::: DATI DA ELABORARE :::
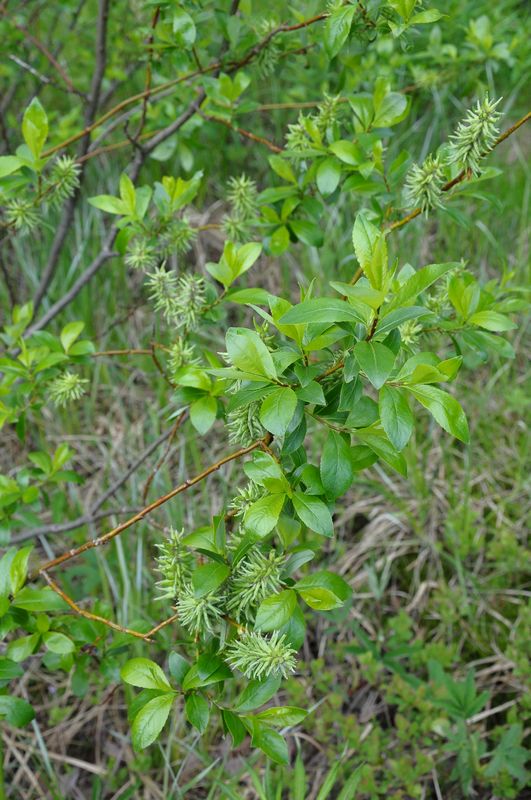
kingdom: Plantae
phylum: Tracheophyta
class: Magnoliopsida
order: Malpighiales
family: Salicaceae
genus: Salix
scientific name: Salix phylicifolia
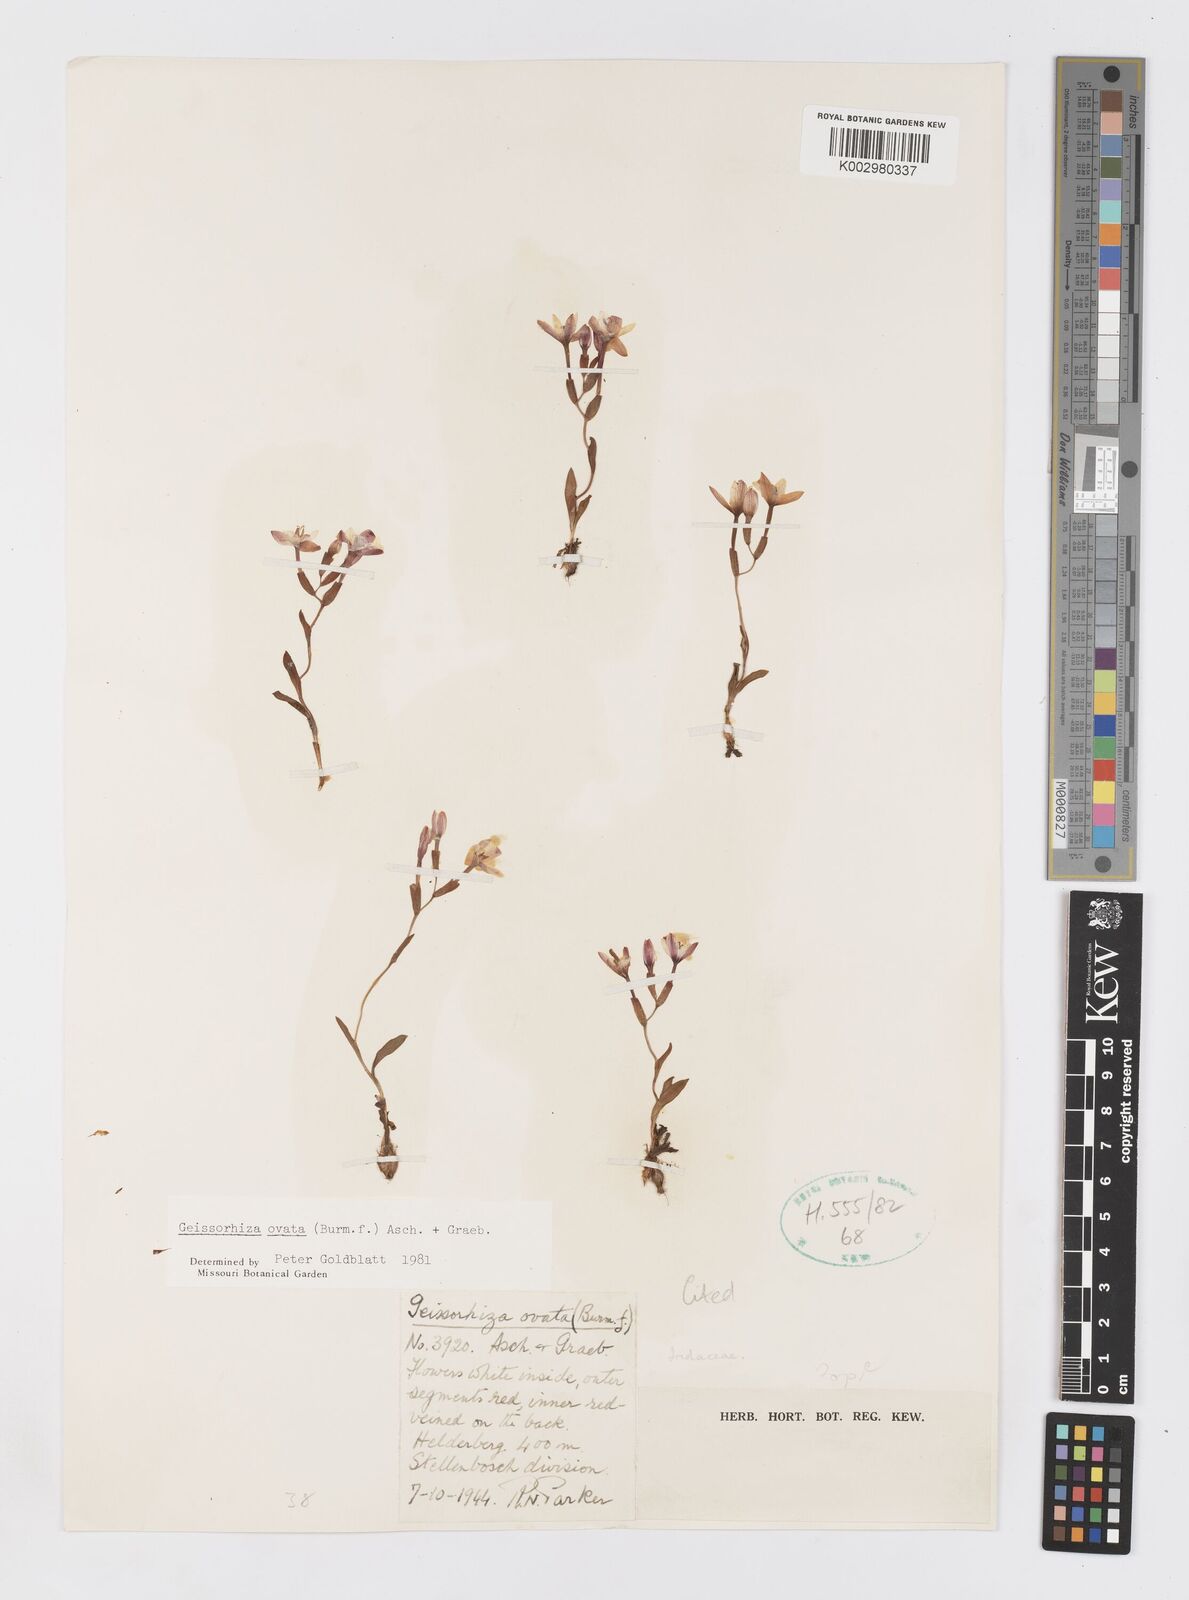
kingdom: Plantae
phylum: Tracheophyta
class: Liliopsida
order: Asparagales
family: Iridaceae
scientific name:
:::
* [OBIETTIVO] Inserisci tutte le righe riportate sopra in un elenco JSON di stringhe, una stringa per riga, senza le righe vuote. Lascia fuori dalla risposta le immagini.

* [RISULTATO]
[
  "kingdom: Plantae",
  "phylum: Tracheophyta",
  "class: Magnoliopsida",
  "order: Malpighiales",
  "family: Salicaceae",
  "genus: Salix",
  "scientific name: Salix phylicifolia",
  "kingdom: Plantae",
  "phylum: Tracheophyta",
  "class: Liliopsida",
  "order: Asparagales",
  "family: Iridaceae",
  "scientific name:"
]